WHAT THE TASK REQUIRES
Read the lines below, and copy any that contain the string "Tumor".

SOURCE DATA
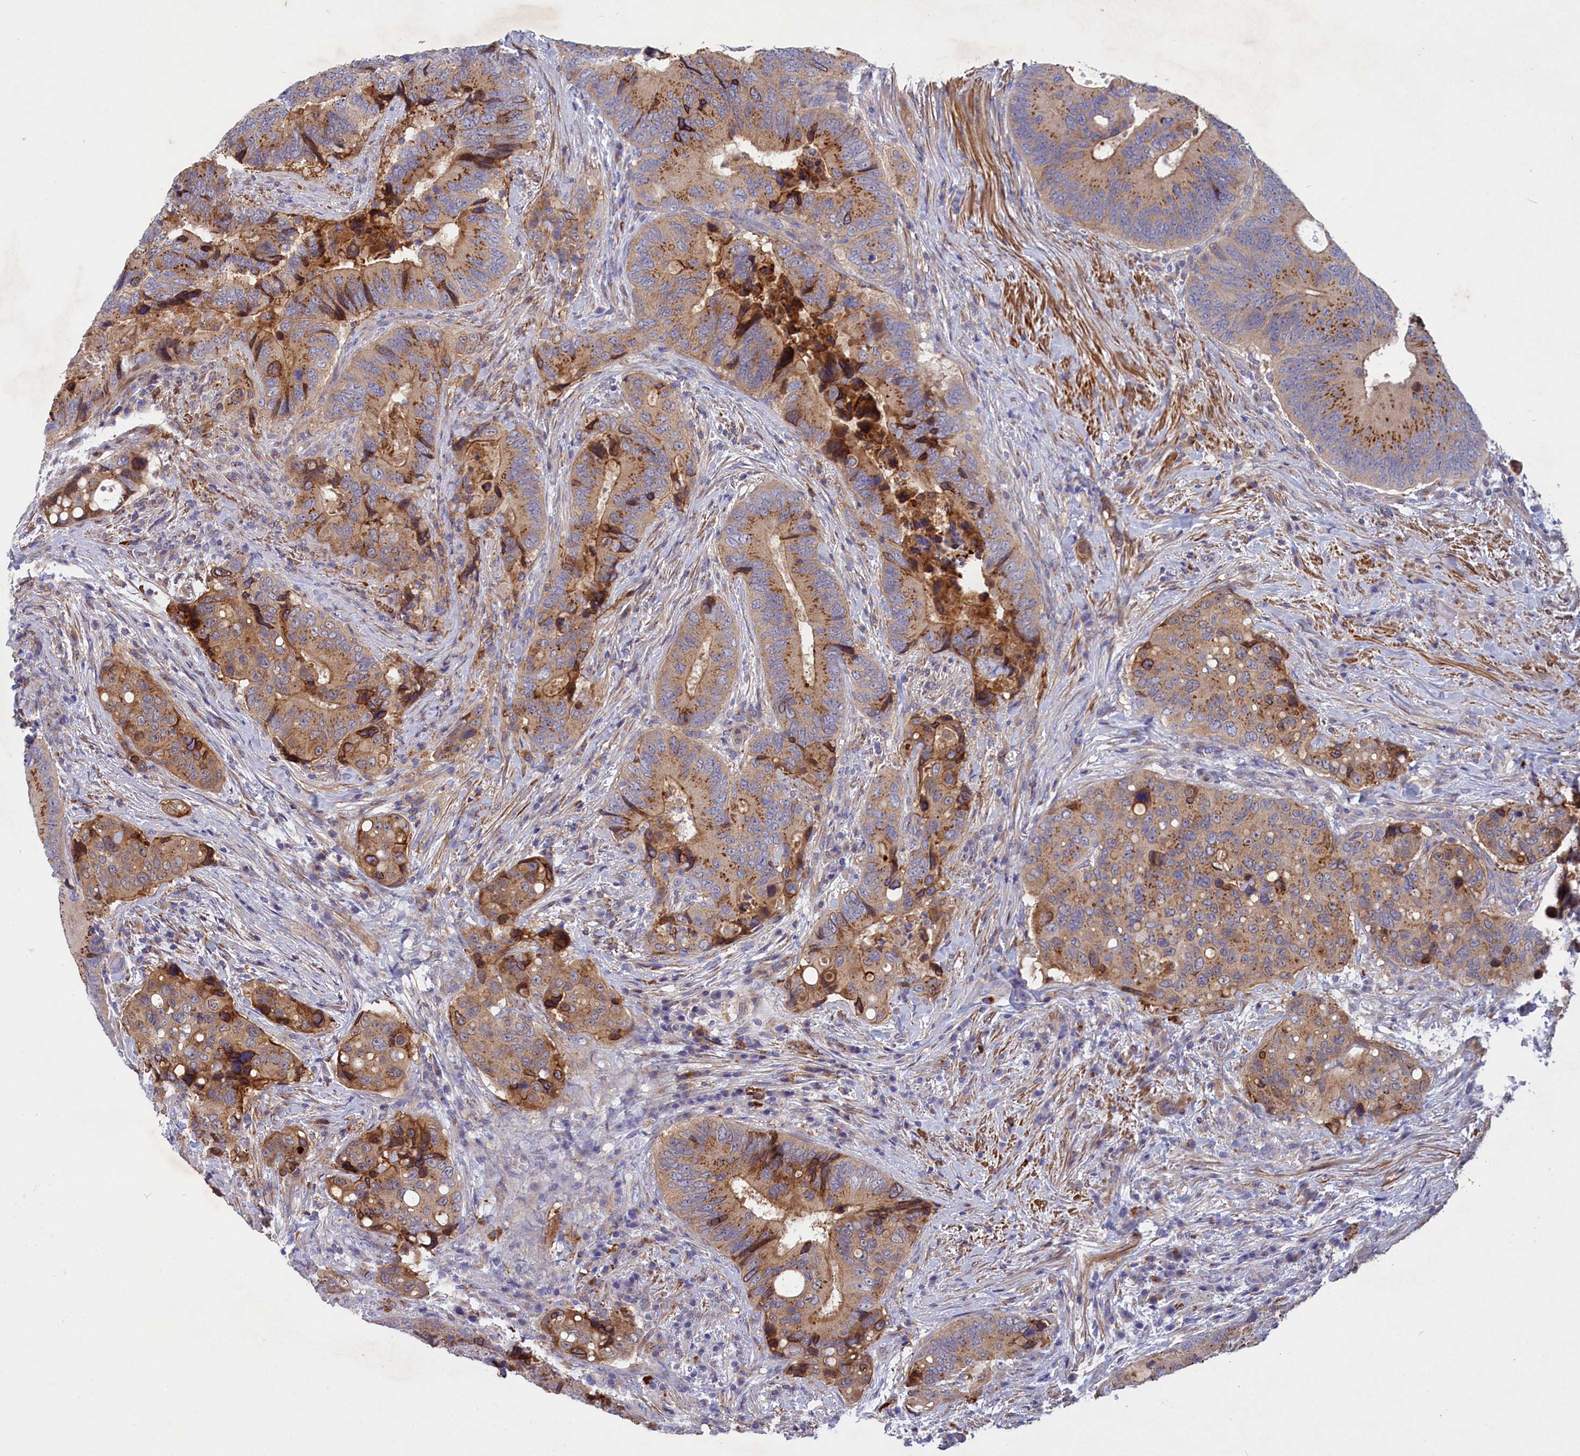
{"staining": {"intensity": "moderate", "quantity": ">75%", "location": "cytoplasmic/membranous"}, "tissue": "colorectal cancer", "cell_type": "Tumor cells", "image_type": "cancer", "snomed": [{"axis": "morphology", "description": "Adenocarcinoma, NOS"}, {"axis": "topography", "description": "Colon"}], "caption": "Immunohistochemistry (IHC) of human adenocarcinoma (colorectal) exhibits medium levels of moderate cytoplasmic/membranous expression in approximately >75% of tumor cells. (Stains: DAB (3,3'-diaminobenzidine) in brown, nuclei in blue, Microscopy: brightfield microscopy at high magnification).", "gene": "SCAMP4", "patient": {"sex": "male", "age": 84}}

==

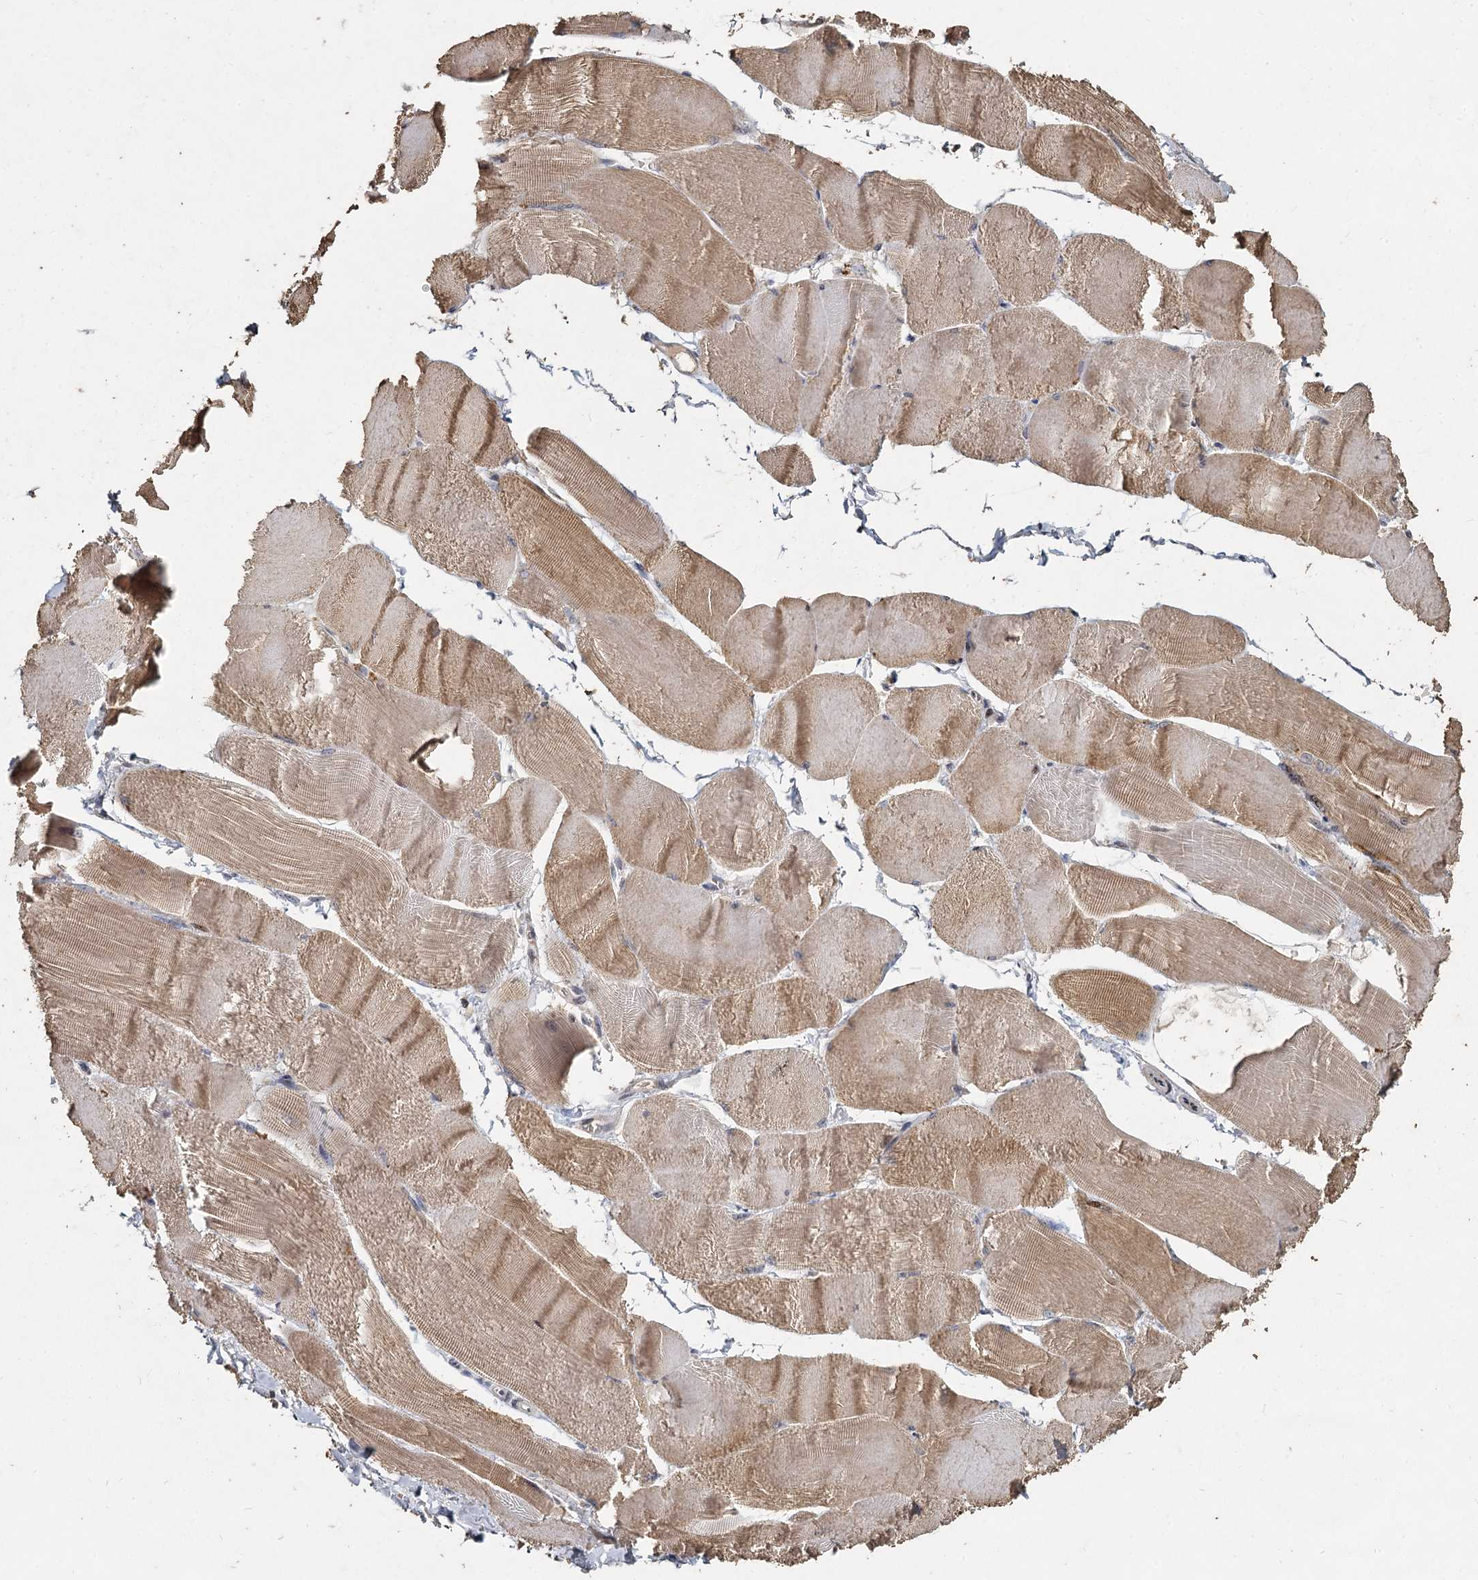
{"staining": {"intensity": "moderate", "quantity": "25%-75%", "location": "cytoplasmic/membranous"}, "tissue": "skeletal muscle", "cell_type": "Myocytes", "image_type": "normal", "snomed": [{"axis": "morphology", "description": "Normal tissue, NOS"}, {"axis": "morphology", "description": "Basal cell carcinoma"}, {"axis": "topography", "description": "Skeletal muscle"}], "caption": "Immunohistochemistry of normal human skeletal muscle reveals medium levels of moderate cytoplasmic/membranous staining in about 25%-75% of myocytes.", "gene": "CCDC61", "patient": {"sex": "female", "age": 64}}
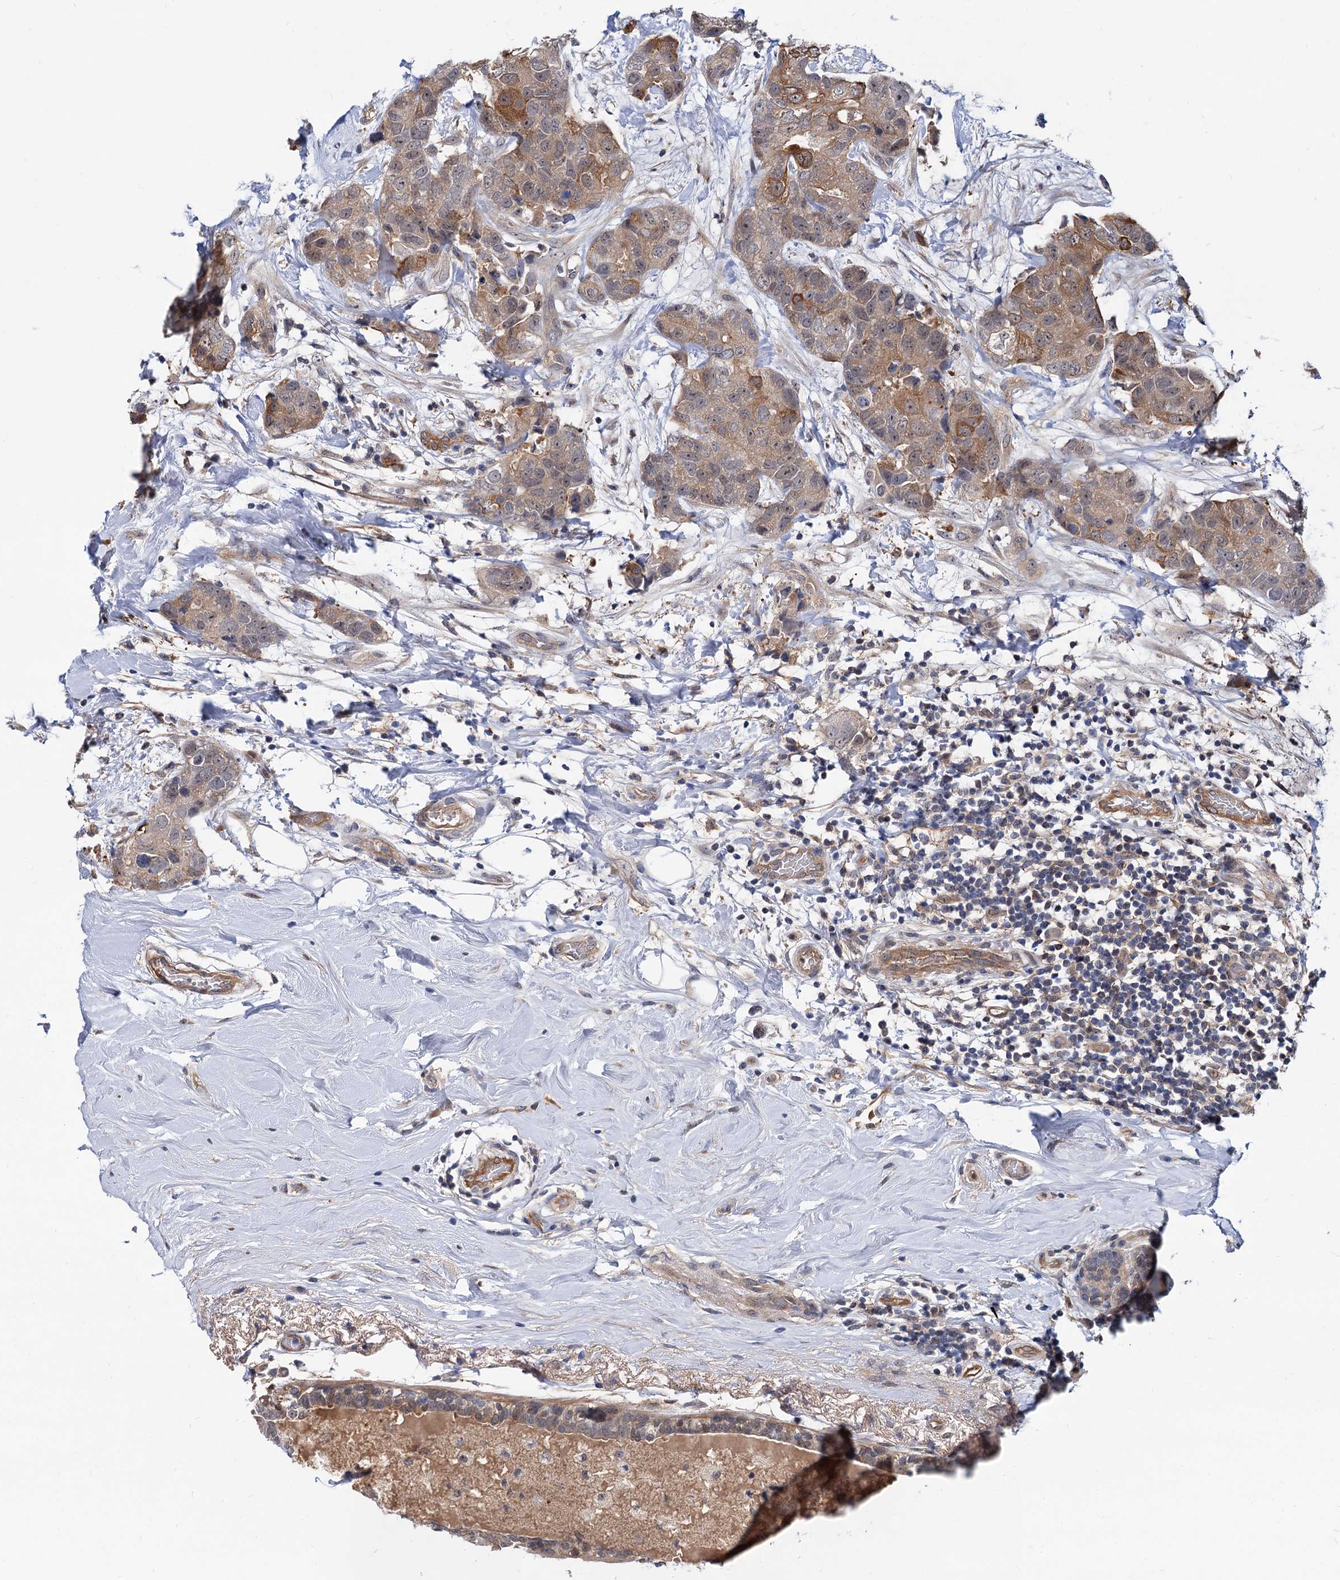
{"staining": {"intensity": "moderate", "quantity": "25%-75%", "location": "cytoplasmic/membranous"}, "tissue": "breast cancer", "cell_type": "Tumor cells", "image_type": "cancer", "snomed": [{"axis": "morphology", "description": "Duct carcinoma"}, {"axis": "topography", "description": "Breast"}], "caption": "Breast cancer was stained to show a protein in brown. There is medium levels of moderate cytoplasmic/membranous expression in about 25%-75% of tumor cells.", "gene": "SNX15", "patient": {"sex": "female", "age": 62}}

RESPONSE AREA
{"staining": {"intensity": "moderate", "quantity": ">75%", "location": "cytoplasmic/membranous"}, "tissue": "colorectal cancer", "cell_type": "Tumor cells", "image_type": "cancer", "snomed": [{"axis": "morphology", "description": "Adenocarcinoma, NOS"}, {"axis": "topography", "description": "Colon"}], "caption": "Immunohistochemistry (IHC) of human adenocarcinoma (colorectal) exhibits medium levels of moderate cytoplasmic/membranous expression in approximately >75% of tumor cells. (Stains: DAB (3,3'-diaminobenzidine) in brown, nuclei in blue, Microscopy: brightfield microscopy at high magnification).", "gene": "SCAMP4", "patient": {"sex": "male", "age": 84}}
{"staining": {"intensity": "moderate", "quantity": "25%-75%", "location": "cytoplasmic/membranous"}, "tissue": "breast cancer", "cell_type": "Tumor cells", "image_type": "cancer", "snomed": [{"axis": "morphology", "description": "Duct carcinoma"}, {"axis": "topography", "description": "Breast"}], "caption": "Breast cancer was stained to show a protein in brown. There is medium levels of moderate cytoplasmic/membranous expression in about 25%-75% of tumor cells.", "gene": "SNX15", "patient": {"sex": "female", "age": 62}}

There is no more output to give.